The hits just kept on coming, and led me to post a blog in September 2007, "A Connection Between Global Warming and Weather," in which I proposed my hypothesis of what was happening to the atmosphere and its weather as a result of the warming, a key being strong ridges of high pressure aloft, and which I am now endeavoring to adapt to a peer-reviewed paper. Along with that entry I documented cases of individual weather events with apparent connections to climate change, which has become a hobby and grown to a gazillion slides, a compendium of events from those in the 2005 hurricane season to exceptional heat waves to epic floods to unusual snowstorms and topsy-turvy weather patterns to tornado outbreaks unusually far north for the time of year to Superstorm Sandy and its exceedingly unusual track hooking back to the coast.

There have been things which have "tested my faith." And in one sense, it actually is a matter of that, as with most people not being climate scientists, it's a question of whether we have faith in those scientists and their research.

The climate system, though—the atmosphere, land, ocean and sun—is not a religion or conservative or liberal and does not read emails about hiding the decline or whatever and care about spin about global warming having stopped in 1998 or whenever or about human legislation. It obeys the laws of physics, thermodynamics and chemistry.

And while as a meteorologist my perception will always be informed by the fact that there have always been extremes in temperatures and precipitation and storms, having been an operational meteorologist for decades I am convinced beyond a reasonable doubt that their nature is changing, and generally not for the better. There is much research that has been published about this, and each weather event needs to be looked at in context, not in isolation.

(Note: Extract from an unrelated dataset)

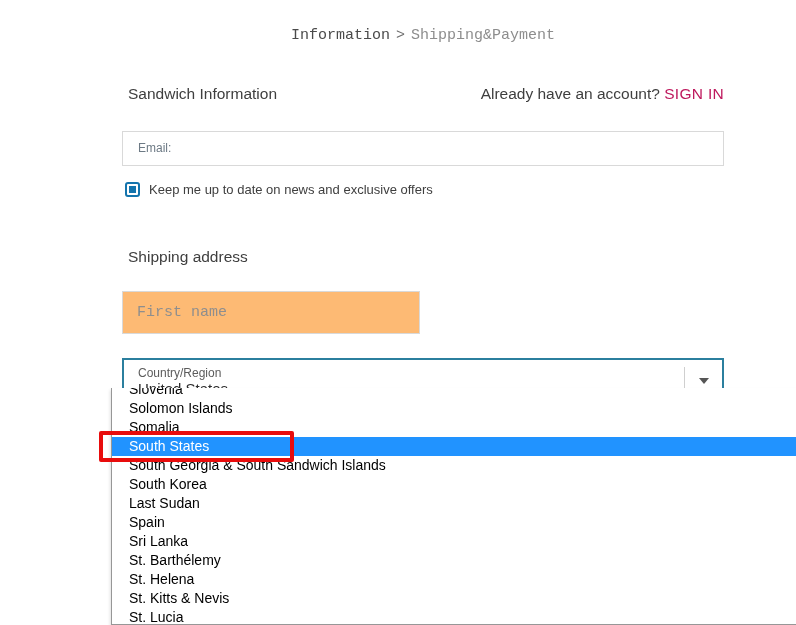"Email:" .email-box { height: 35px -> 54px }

Arctic sea ice volume "death spiral." This graph divides each calendar decade into 10 'slices,' one for each year in that decade. The average September Arctic sea ice volume is plotted for each year, moving clockwise around the graph and taking one full decade to complete a circuit. The average volume of sea ice for any particular September is represented by that plot's distance from the center of the graph; as shown by the vertical axis, more ice volume places the plot farther from the center of the graph, while less ice volume places the plot closer to the center. Image credit: Jim Pettit

In January 2009 I posted a blog of a much different kind, about detection of weather and cancer and meteorological and medical similarities involved in the challenge of that. The need to observe, assess and react to threats applies through the climate-weather timescale continuum as well as to human health.

The Earth is not a test tube with which a parallel experiment can be conducted. The difference between what the planet's climate and weather would be without versus with anthropogenically increased greenhouse gases cannot be "proven." And yes, models can be wrong. But that includes seriously under-predicting the rapidity with which the amount of arctic sea ice is declining, and what's happening in places such as the Arctic Ocean and Greenland further convinces me that something ain't right, something that is not business-as-usual and cannot be explained exclusively by natural variability which has always existed, something that is already having profound effects.

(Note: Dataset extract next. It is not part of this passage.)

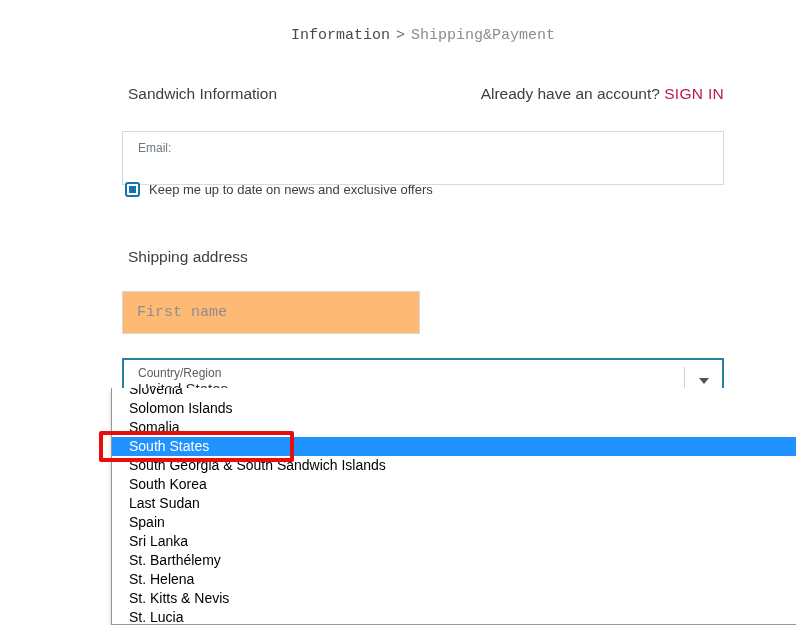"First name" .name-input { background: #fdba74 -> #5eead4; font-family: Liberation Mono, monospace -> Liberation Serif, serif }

The preponderance of multiple lines of evidence is convincing (and dare I say alarming—does that make me an alarmist?), and whether the human body or climate/weather, whether a sharp pain or disappearing summer arctic sea ice or unusually high 200-500 millibar heights, there can be detectable warning signs of a condition with grave consequences.

Oughtn't we to take those signs on our Earth seriously?

Stu Ostro is a Senior Meteorologist and Senior Director of Weather Communications at The Weather Channel. Stu leads the team of weather experts at TWC. A focus of his in recent years has been identifying possible connections between climate change and day-to-day weather, and he has documented many cases as part of an analysis project.